Article Source
- Title: High-performance mesoscopic traffic simulation with GPU for large scale networks
- Authors: Vinh An Vu, Gary Tan
- Published in: IEEE/ACM 21st International Symposium on Distributed Simulation and Real Time Applications (DS-RT), 2017
The Sequential Implementation of Mesoscopic Simulation Loop
The sequential implementation of mesoscopic simulation loop is straight-forward. For each time step, update and advance phases are executed on each link one by one. Sequential version resolves upstream-downstream dependency by processing links in downstream-upstream order. This guarantees that a vehicle only moves from one link to another when the leading link has already been processed and the availability of empty space in the leading link has been confirmed. But there is an exception when the network contains cycles. Figure 3 shows a sample network with a cycle between 4 nodes b, c, d and e. After the link between node d and node f is processed, next link cannot be selected since the remaining links wait for each other in a cycle. To handle the situation when a vehicle moves to a link which has not been processed, one method called virtual processing was proposed. As illustrated in Figure 4, vehicles moving through Node a which have not been processed are stored temporarily in a virtual link associated with Link A. Once Link A is processed, vehicles on this virtual link can be moved. The capacity of virtual link associated with Link A is set to the same as input capacity of Link A.
With virtual processing in place, advance phase could be split into two smaller steps. In the first step, links are processed sequentially, vehicles are moved along the links or from one link to another. When upstream-downstream dependency happens, virtual processing is employed to move vehicles to virtual links. In the second step, virtual links are processed sequentially to move vehicles on virtual links to actual link based on the available space of actual link. For both two steps, vehicles in each link are processed in downstream-upstream order.
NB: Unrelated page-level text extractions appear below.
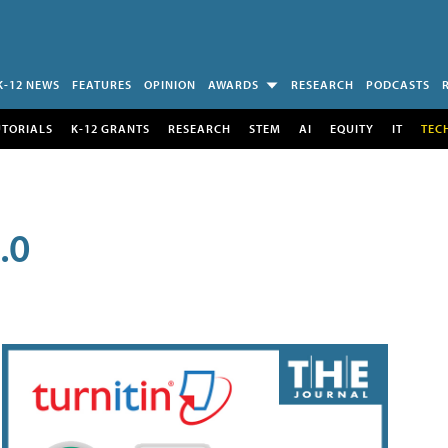
K-12 NEWS
FEATURES
OPINION
AWARDS
RESEARCH
PODCASTS
UTORIALS
K-12 GRANTS
RESEARCH
STEM
AI
EQUITY
IT
TEC
.0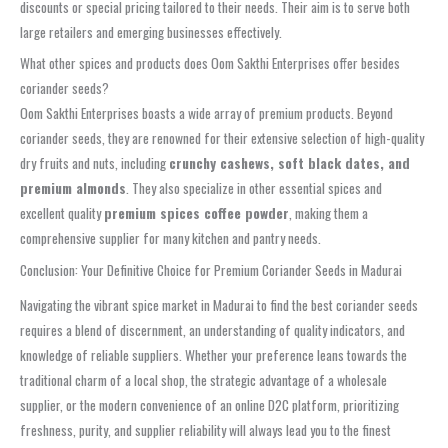
discounts or special pricing tailored to their needs. Their aim is to serve both
large retailers and emerging businesses effectively.
What other spices and products does Oom Sakthi Enterprises offer besides
coriander seeds?
Oom Sakthi Enterprises boasts a wide array of premium products. Beyond
coriander seeds, they are renowned for their extensive selection of high-quality
dry fruits and nuts, including
crunchy cashews, soft black dates, and
premium almonds
. They also specialize in other essential spices and
excellent quality
premium spices coffee powder
, making them a
comprehensive supplier for many kitchen and pantry needs.
Conclusion: Your Definitive Choice for Premium Coriander Seeds in Madurai
Navigating the vibrant spice market in Madurai to find the best coriander seeds
requires a blend of discernment, an understanding of quality indicators, and
knowledge of reliable suppliers. Whether your preference leans towards the
traditional charm of a local shop, the strategic advantage of a wholesale
supplier, or the modern convenience of an online D2C platform, prioritizing
freshness, purity, and supplier reliability will always lead you to the finest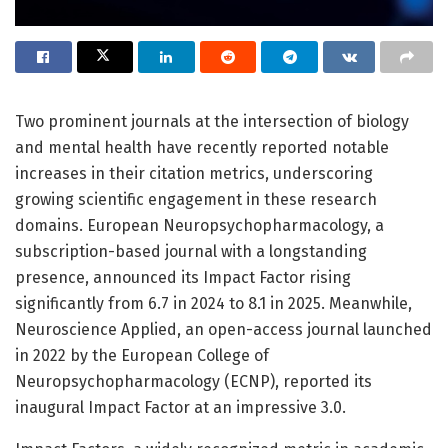
Two prominent journals at the intersection of biology
and mental health have recently reported notable
increases in their citation metrics, underscoring
growing scientific engagement in these research
domains. European Neuropsychopharmacology, a
subscription-based journal with a longstanding
presence, announced its Impact Factor rising
significantly from 6.7 in 2024 to 8.1 in 2025. Meanwhile,
Neuroscience Applied, an open-access journal launched
in 2022 by the European College of
Neuropsychopharmacology (ECNP), reported its
inaugural Impact Factor at an impressive 3.0.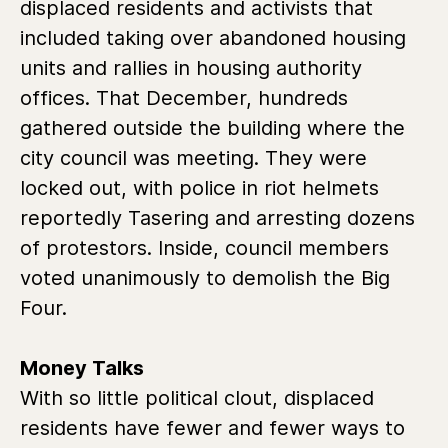
displaced residents and activists that
included taking over abandoned housing
units and rallies in housing authority
offices. That December, hundreds
gathered outside the building where the
city council was meeting. They were
locked out, with police in riot helmets
reportedly Tasering and arresting dozens
of protestors. Inside, council members
voted unanimously to demolish the Big
Four.
Money Talks
With so little political clout, displaced
residents have fewer and fewer ways to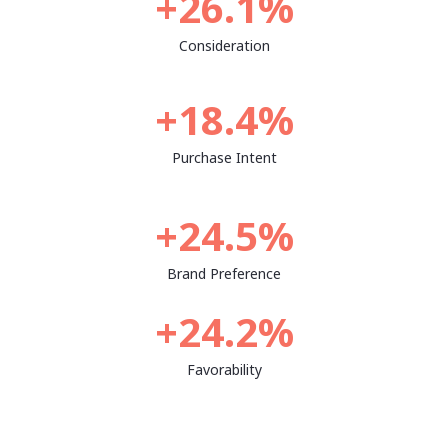
+26.1%
Consideration
+18.4%
Purchase Intent
+24.5%
Brand Preference
+24.2%
Favorability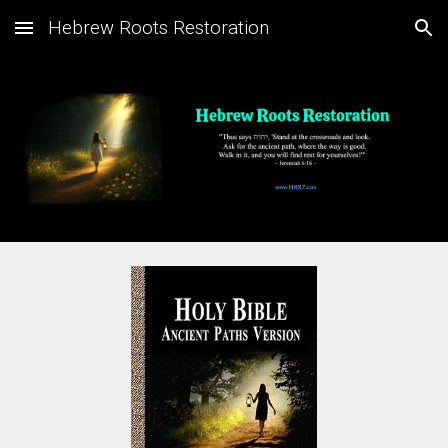
Hebrew Roots Restoration
Skip to main content
Skip to navigation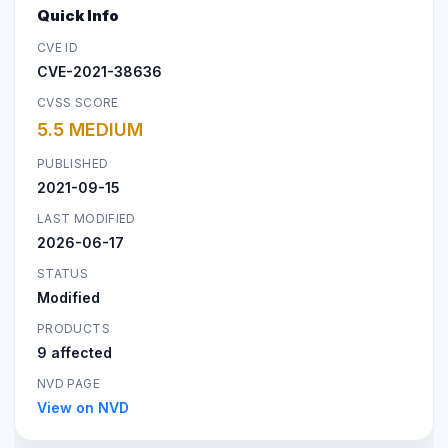
Quick Info
CVE ID
CVE-2021-38636
CVSS SCORE
5.5 MEDIUM
PUBLISHED
2021-09-15
LAST MODIFIED
2026-06-17
STATUS
Modified
PRODUCTS
9 affected
NVD PAGE
View on NVD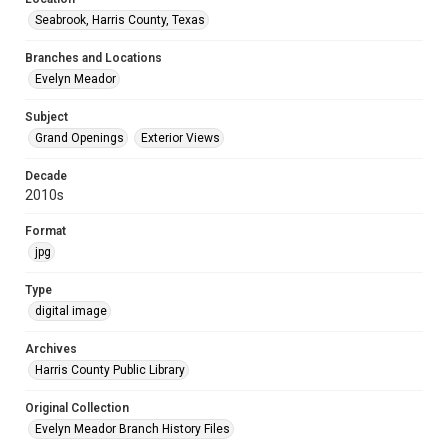
Seabrook, Harris County, Texas
Branches and Locations
Evelyn Meador
Subject
Grand Openings
Exterior Views
Decade
2010s
Format
jpg
Type
digital image
Archives
Harris County Public Library
Original Collection
Evelyn Meador Branch History Files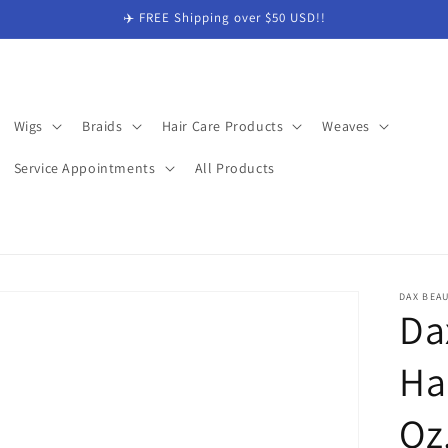
✈️ FREE Shipping over $50 USD!!
Wigs
Braids
Hair Care Products
Weaves
Service Appointments
All Products
DAX BEA
Da
Ha
Oz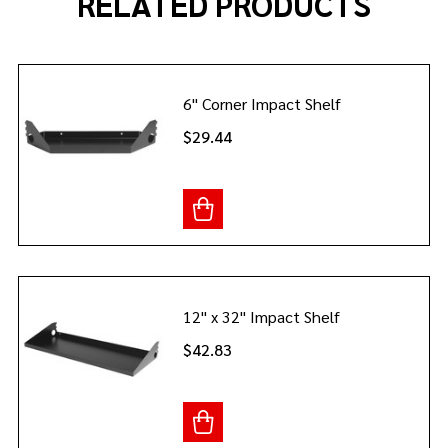
RELATED PRODUCTS
6" Corner Impact Shelf
$29.44
12" x 32" Impact Shelf
$42.83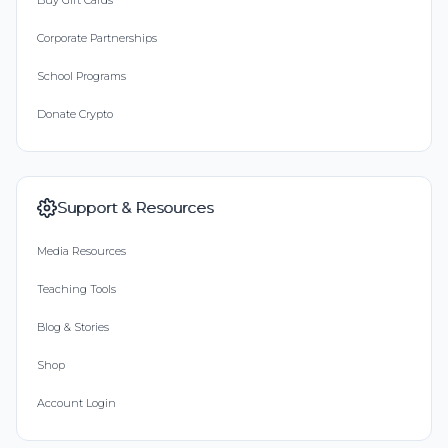
Buy Gift Cards
Corporate Partnerships
School Programs
Donate Crypto
Support & Resources
Media Resources
Teaching Tools
Blog & Stories
Shop
Account Login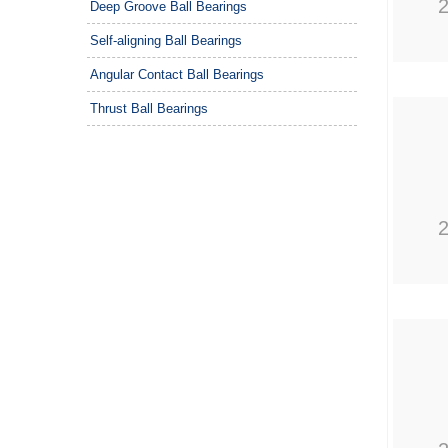
Deep Groove Ball Bearings
Self-aligning Ball Bearings
Angular Contact Ball Bearings
Thrust Ball Bearings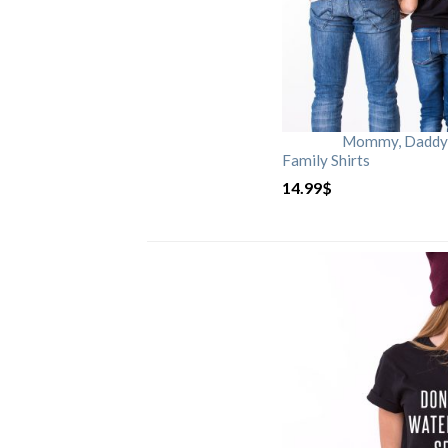
Mommy, Daddy, 
Family Shirts
14.99
$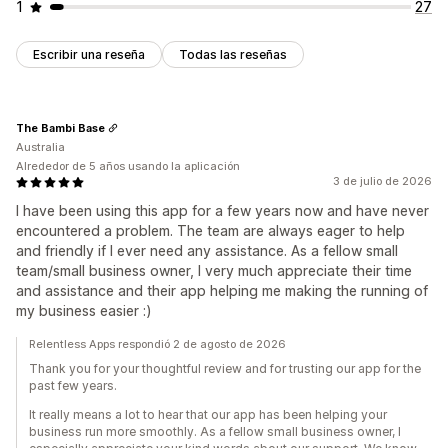
1
27
Escribir una reseña
Todas las reseñas
The Bambi Base
Australia
Alrededor de 5 años usando la aplicación
3 de julio de 2026
I have been using this app for a few years now and have never
encountered a problem. The team are always eager to help
and friendly if I ever need any assistance. As a fellow small
team/small business owner, I very much appreciate their time
and assistance and their app helping me making the running of
my business easier :)
Relentless Apps respondió 2 de agosto de 2026
Thank you for your thoughtful review and for trusting our app for the
past few years.
It really means a lot to hear that our app has been helping your
business run more smoothly. As a fellow small business owner, I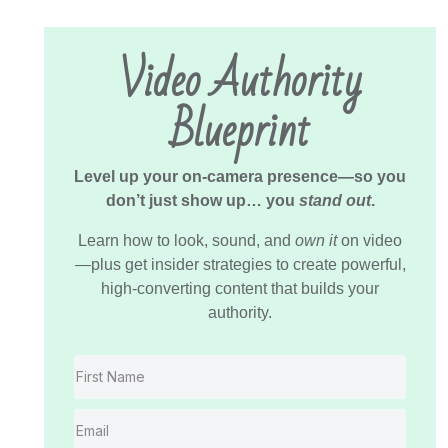
Video Authority
Blueprint
Level up your on-camera presence—so you
don’t just show up… you
stand out
.
Learn how to look, sound, and
own it
on video
—plus get insider strategies to create powerful,
high-converting content that builds your
authority.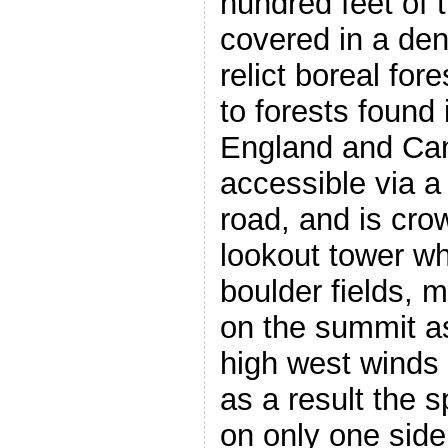
hundred feet of 
covered in a den
relict boreal for
to forests found
England and Can
accessible via a
road, and is cro
lookout tower wh
boulder fields, 
on the summit as
high west winds
as a result the 
on only one side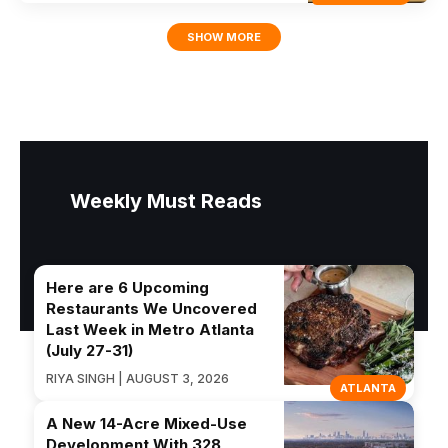
SHOW MORE
Weekly Must Reads
Here are 6 Upcoming
Restaurants We Uncovered
Last Week in Metro Atlanta
(July 27-31)
RIYA SINGH | AUGUST 3, 2026
ATLANTA
A New 14-Acre Mixed-Use
Development With 328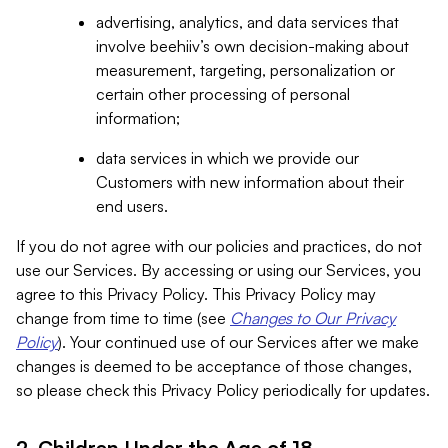
advertising, analytics, and data services that
involve beehiiv’s own decision-making about
measurement, targeting, personalization or
certain other processing of personal
information;
data services in which we provide our
Customers with new information about their
end users.
If you do not agree with our policies and practices, do not
use our Services. By accessing or using our Services, you
agree to this Privacy Policy. This Privacy Policy may
change from time to time (see
Changes to Our Privacy
Policy
). Your continued use of our Services after we make
changes is deemed to be acceptance of those changes,
so please check this Privacy Policy periodically for updates.
2. Children Under the Age of 18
Virtual processing contains an assumption about empty space *of links since at the time the vehicle makes a move, the downstream link, which the vehicle is trying to move to, has not been processed and there is no way of determining the number of vehicles that link could take. There is a chance that there are more vehicles in virtual link than what the actual link could handle which leads to vehicles getting stuck in virtual link till future time steps. This assumption creates the gap between real life traffic network operation and traffic simulation. In order to minimize virtual processing, sequential simulation *sorts links in downstream-upstream order to ensure that downstream links are processed before vehicles from upstream links are transferred. Virtual processing is still needed to break cycles when necessary.